OpenAI leads $23.5M in Mem, an AI-powered memory-taking app • TechCrunch


Last year, OpenAI announced the OpenAI Startup Fund, through which it and its partners, including Microsoft, are investing in early-stage AI companies to solve major problems. Mum is the word from which companies they received funds. But today, the OpenAI Startup Fund announced that it has led a $23.5 million investment in Meme, a task-focused app that taps AI to automatically organize notes.

The investment values ​​Mem at $110 million post-funding and brings the startup’s total revenue to $29 million.

Co-founded by Kevin Moody and Dennis Shue, Meme differentiates itself from traditional notebooks by emphasizing “lightweight organization,” in Moody and Shue’s words. The workflow is focused on search and chronological order, allowing users to attach topic tags, tag other users, and add recurring reminders to notes.

Meme users can take quick notes, send links and save images from anywhere using SMS, messaging apps and the platform’s mobile client. Collaboration features allow teams to share, edit, and comment on notes, and quickly link them to shared calendars for reference.

The meme search experience uses AI to search through memes, hoping to understand which memes are most relevant to a particular person. Moody and Xu’s platform is designed to augment knowledge workers in their usual responsibilities by reading pages of data, extracting parts relevant to a specific question, and turning that data into an answer or report.

Meme taps AI to organize notes instantly.

There is no doubt that tasks that require knowledge take time. According to Gartner, professionals spend 50% of their working hours searching for information and take an average of 18 minutes to find a file (although the validity of such metrics has come under challenge over the years). One source estimated that document disorganization costs businesses $3,900 in lost productivity each year, making the meme an attractive proposition if tech is in advertising.

The number one thing we hear from the organizations we talk to is a desire to leverage their extensive proprietary knowledge to support issues with … generative AI models – from research to writing to selling and beyond. Moody and Xu told TechCrunch in an email interview. “The magic of Mem is that we bring together your own personal and proprietary data with modern generative language models to unlock truly personalized and real results. We combine knowledge sources at the individual, team and organizational levels to enable significantly better performance across the board.”

Memes recently launched Meme It for Twitter, which allows users to save threads, get AI-generated summaries of their content, and see suggestions for similar tweets. It continues to refine MemeX with new features like Smart Write and Smart Edit, which allow AI to generate text on demand, include files, extract headers from documents, and allow users to use natural language commands. To edit or format text.

Mem

Meme AI-Powered Writing Tools Launching Soon in Preview

The plan for the future is to increase these types of AI-powered experiences, say Moody and Xu, with support from OpenAI through the OpenAI Startup Fund. In addition to capital, OpenAI Startup Fund participants also get early access to new OpenAI systems and Azure resources from Microsoft.

“OpenAI is clearly leading the wave of technological revolutions we’re riding,” Moody and Xu said.

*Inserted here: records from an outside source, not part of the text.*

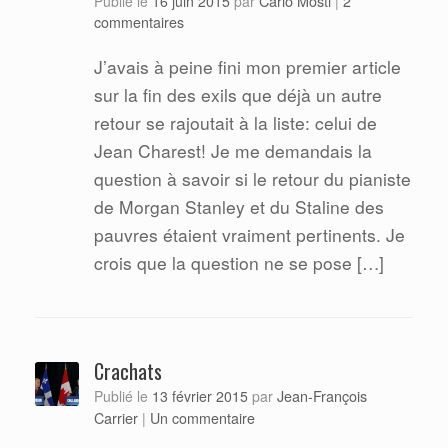
Carlo Mosti
Publié le
16 juin 2015
par
|
2
commentaires
J’avais à peine fini mon premier article
sur la fin des exils que déjà un autre
retour se rajoutait à la liste: celui de
Jean Charest! Je me demandais la
question à savoir si le retour du pianiste
de Morgan Stanley et du Staline des
pauvres étaient vraiment pertinents. Je
crois que la question ne se pose […]
Crachats
Jean-François
Publié le
13 février 2015
par
Carrier
|
Un commentaire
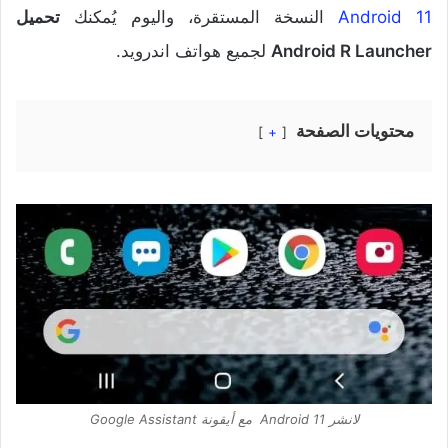
Android 11
النسخة المستقرة، واليوم يُمكنك
تحميل
Android R Launcher
لجميع هواتف اندرويد.
محتويات الصفحة
+
لانشر Android 11 مع أيقونة Google Assistant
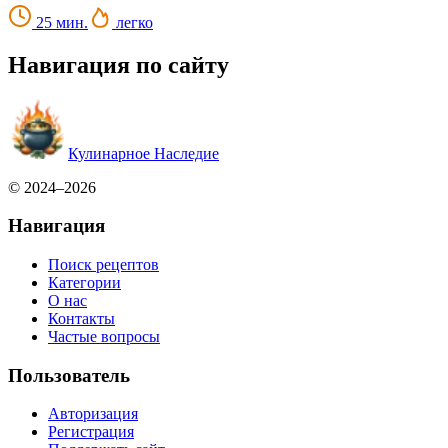
25 мин.
легко
Навигация по сайту
Кулинарное Наследие
© 2024–2026
Навигация
Поиск рецептов
Категории
О нас
Контакты
Частые вопросы
Пользователь
Авторизация
Регистрация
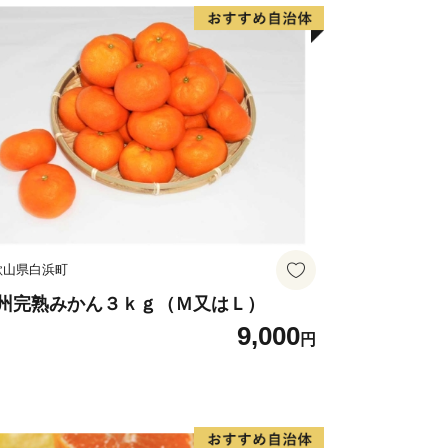
歌山県白浜町
州完熟みかん３ｋｇ（Ｍ又はＬ）
9,000
円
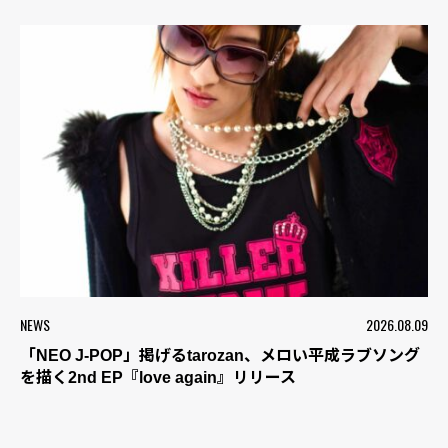
NEWS
2026.08.09
「NEO J-POP」掲げるtarozan、メロい平成ラブソング
を描く2nd EP『love again』リリース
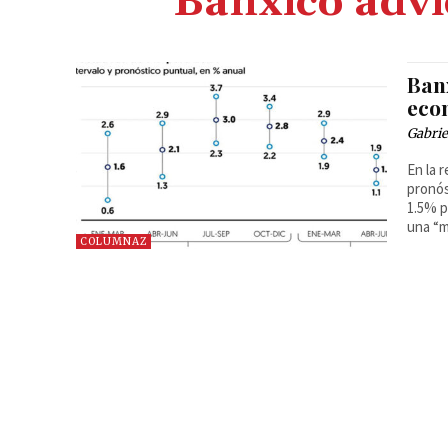
Banxico advi
Banx
eco
Gabrie
En la 
pronós
1.5% p
una “m
COLUMNAZ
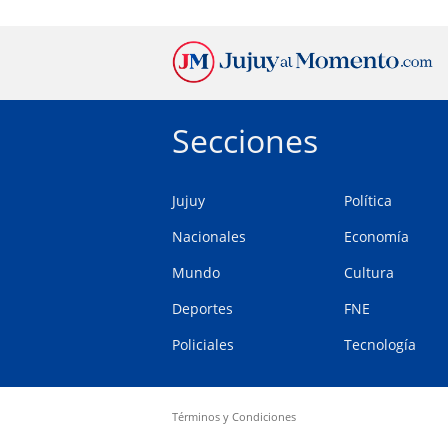
Secciones
Jujuy
Política
Nacionales
Economía
Mundo
Cultura
Deportes
FNE
Policiales
Tecnología
Términos y Condiciones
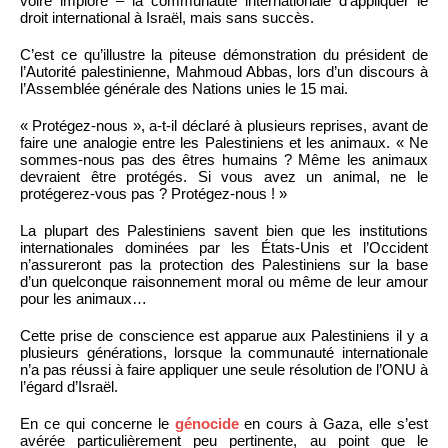
voire imploré – la communauté internationale d’appliquer le
droit international à Israël, mais sans succès.
C’est ce qu’illustre la piteuse démonstration du président de
l’Autorité palestinienne, Mahmoud Abbas, lors d’un discours à
l’Assemblée générale des Nations unies le 15 mai.
« Protégez-nous », a-t-il déclaré à plusieurs reprises, avant de
faire une analogie entre les Palestiniens et les animaux. « Ne
sommes-nous pas des êtres humains ? Même les animaux
devraient être protégés. Si vous avez un animal, ne le
protégerez-vous pas ? Protégez-nous ! »
La plupart des Palestiniens savent bien que les institutions
internationales dominées par les États-Unis et l’Occident
n’assureront pas la protection des Palestiniens sur la base
d’un quelconque raisonnement moral ou même de leur amour
pour les animaux…
Cette prise de conscience est apparue aux Palestiniens il y a
plusieurs générations, lorsque la communauté internationale
n’a pas réussi à faire appliquer une seule résolution de l’ONU à
l’égard d’Israël.
En ce qui concerne le
génocide
en cours à Gaza, elle s’est
avérée particulièrement peu pertinente, au point que le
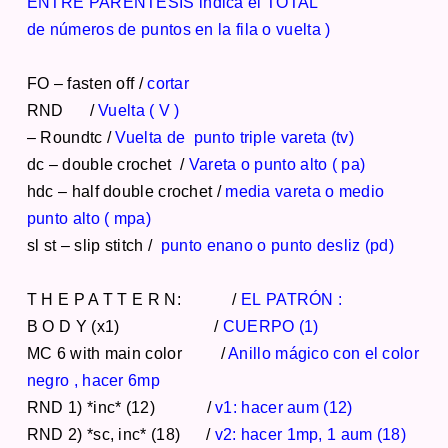
ENTRE PARENTESIS indica el TOTAL
de números de puntos en la fila o vuelta )
FO – fasten off /
cortar
RND /
Vuelta ( V )
– Roundtc /
Vuelta de punto triple vareta (tv)
dc – double crochet /
Vareta o punto alto ( pa)
hdc – half double crochet /
media vareta o medio
punto alto ( mpa)
sl st – slip stitch /
punto enano o punto desliz (pd)
T H E P A T T E R N: /
EL PATRÓN :
B O D Y (x1) /
CUERPO (1)
MC 6 with main color /
Anillo mágico con el color
negro , hacer 6mp
RND 1) *inc* (12) /
v1: hacer aum (12)
RND 2) *sc, inc* (18) /
v2: hacer 1mp, 1 aum (18)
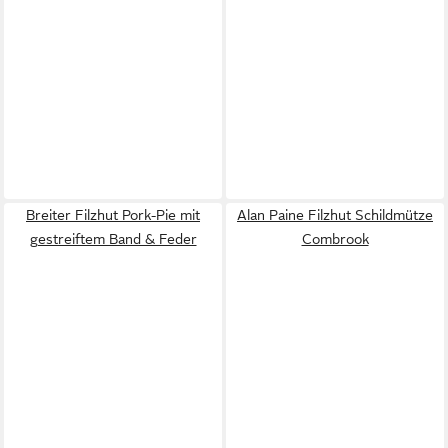
Breiter Filzhut Pork-Pie mit
Alan Paine Filzhut Schildmütze
gestreiftem Band & Feder
Combrook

OpenAI COO Brad Lightcup, who manages the OpenAI Startup Fund, said in an emailed statement: “Mem uses powerful AI to streamline knowledge workers’ organization and eliminate data access, ultimately allowing people to focus on the parts. It is important for their work. Their vision aligns perfectly with our goal at the OpenAI Startup Fund to use AI to improve companies’ productivity and, more broadly, human potential.

Mem competes with many other companies that want to tackle the same knowledge-finding and memory-organizing challenges. In enterprise search, there’s Glynn, which recently raised $100 million in a venture equity round. On the knowledge management side, Atlassian’s wiki-like collaborative workspace Confluence and Notion still dominate.

But Moody and Xu argue that the 16-person meme has the advantage of being “self-organized,” ostensibly reducing manual processing and labor. While they declined to disclose Meme’s revenue or the names of its top customers, they confirmed that Meme has been successful with its AI-driven technology.

“We are confident in our unique approach to organizing ourselves and generating knowledge. …Our personalized machine learning models don’t just help knowledge workers stay organized and stay organized automatically, but beyond helping them find things — we’re actually helping people do their jobs, Moody and Xu said. “The shift to remote work has made effective, asynchronous knowledge sharing more important than ever, and the slowdown in the market has forced companies to focus on efficiency. Our AI-powered knowledge work saves people time, and the rapid development of large language models gives us an additional tailwind.”